Before his birth, he is not called ‘Son’, but “word”, that is the word whereby God created all things (John 1: 3). The same word of God that came to Mary and “became flesh” (John 1: 14). The angel Gabriel also spoke about this, when he came to Mary and said:

… Holy spirit shall be coming on you, and the power of the Most High shall be overshadowing you; wherefore also the holy One Who is being generated shall be called the Son of God.
Luke 1: 35

Clearly and unambiguously the angel declares that the term “Son of God” originates from the fact that God Himself is the conceiver of the child that was going to be born. Power of the Most High would overshadow Mary and make her pregnant. And because of the uniqueness of this conception, Jesus is called elsewhere “the only-begotten Son of God” (John 3: 18). For nobody on earth had ever been born in that specific way. In Galatians 4: 4 Paul confirms this. He writes:

Now when the full time came, God delegates His Son, come of a woman, come under law…

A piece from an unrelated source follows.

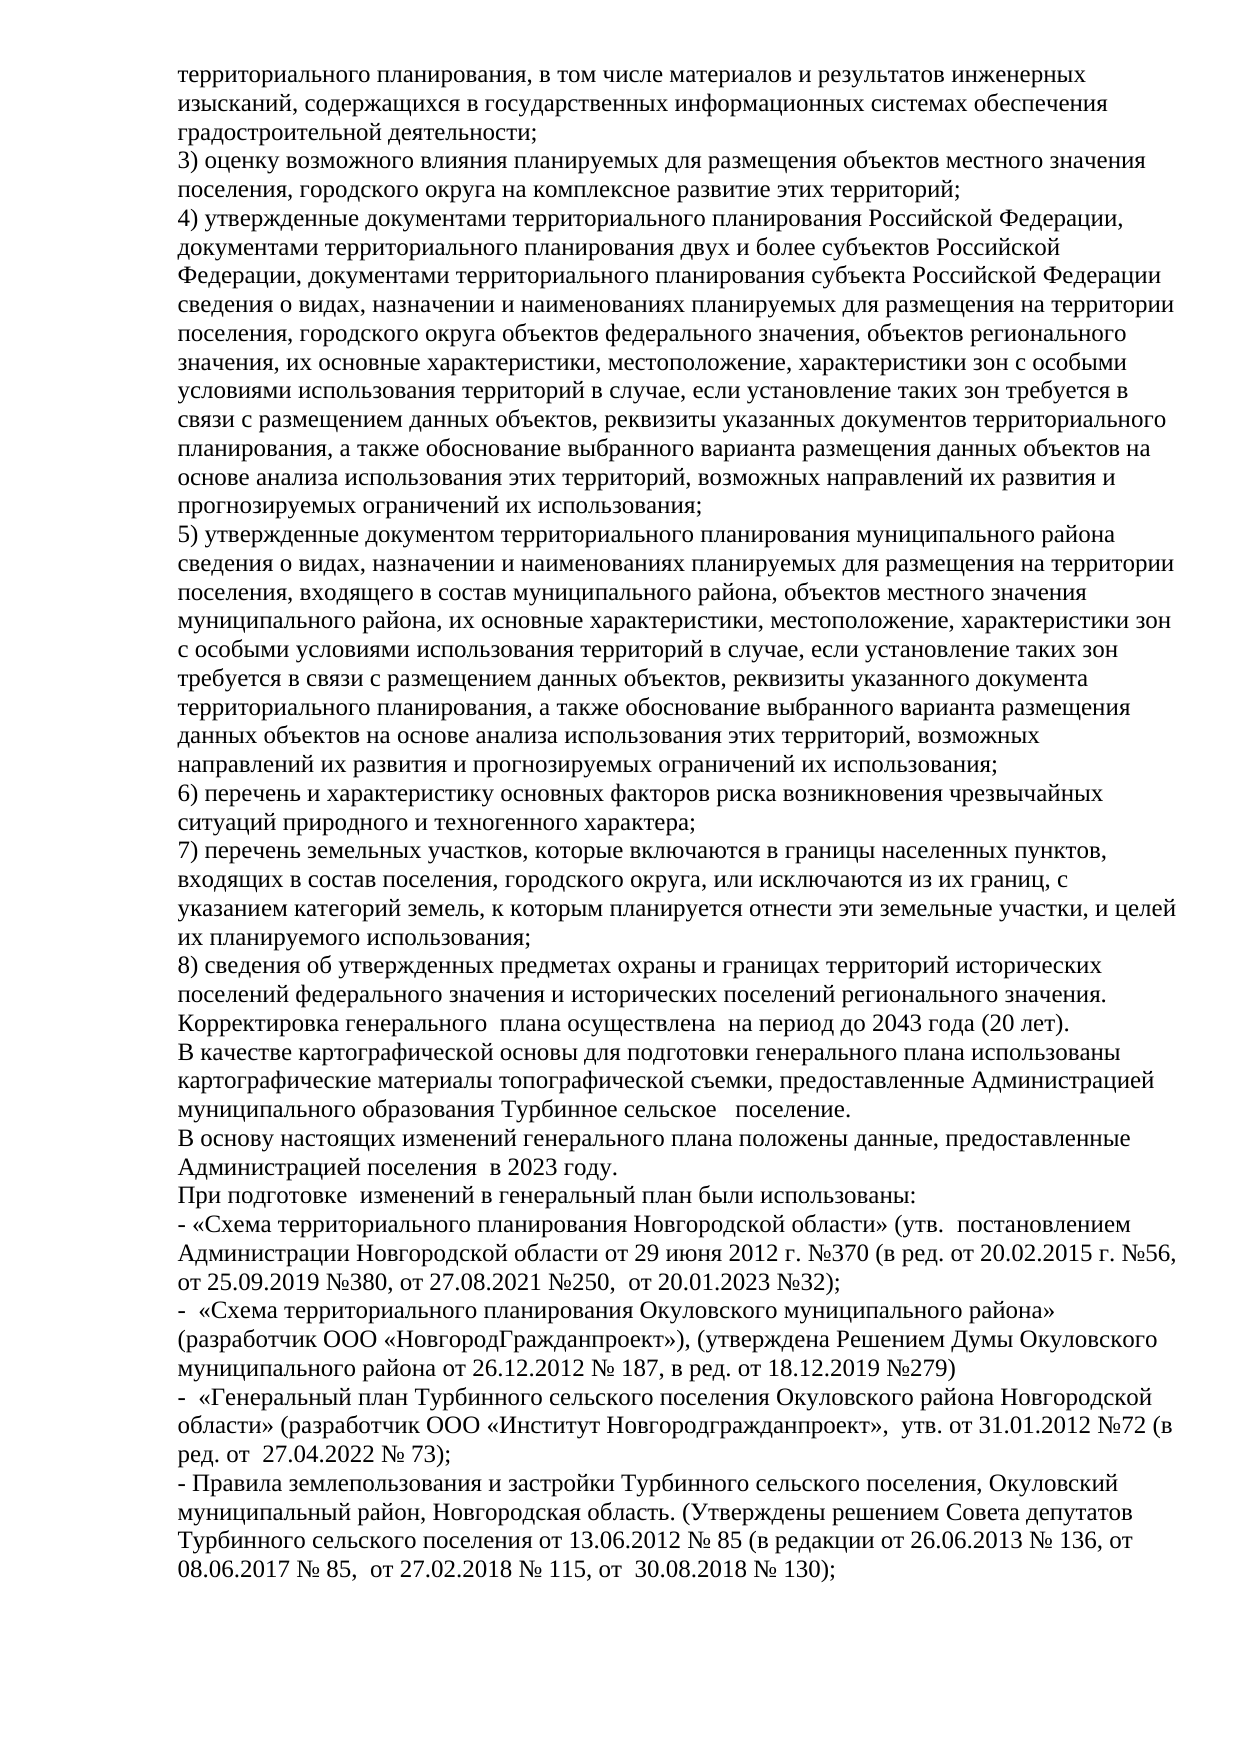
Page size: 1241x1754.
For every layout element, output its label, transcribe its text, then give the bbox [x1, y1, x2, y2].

Despite of his exalted position as Son of God as from his birth, Jesus took the form of a slave, becoming obedient unto the death of the cross (Philippians 2: 7, 8). Or as spoken by the Hebrews letter:

even He also, being a Son, learned obedience from that which He suffered.
Hebrews 5: 8

During the time Jesus was on the earth, he was Son (namely Son of God; 5: 5). Nevertheless his conception in the womb of Mary was not the only time he was conceived by God. When Paul speeches in the synagogue of Antioch, he says:

And we are bringing to you the evangel which comes to be a promise to the fathers, that God has fully fulfilled this for our children in raising Jesus, as it is written in the second psalm also, `My Son art Thou; I, today, have begotten Thee.
Acts 13: 32, 33; also Psalm 2: 7 and Hebrews 1: 5; 5: 5, 8

Without Paul’s explanation in Acts 13 the words ‘I, today, have begotten Thee’ would have directed our thoughts initially to Jesus’ conception in Mary’s womb. But, on further consideration, this option isn’t logical. Because, how should someone be addressed in the stage of a fertilized ovum? No, the ‘I, today, have begotten Thee’ relates to his raising from the death, says Paul. And that is a meaningful explanation, because on the day of his resurrection Jesus indeed could be addressed by his God, with the words “I, today, have begotten Thee”. Note that it’s not written that he only then became Son. He was already Son, but on the day of his resurrection he was begotten again. The same word for ‘beget’ (generate), used by Paul in Acts 13: 33 in relation to resurrection, was also used before by the angel Gabriel, when he spoke about the miracle that would happen in the womb of Mary (Luke 1: 35)

Summarized: since his birth Jesus Christ is the Son of God. First begotten in Mary’s womb – later from death.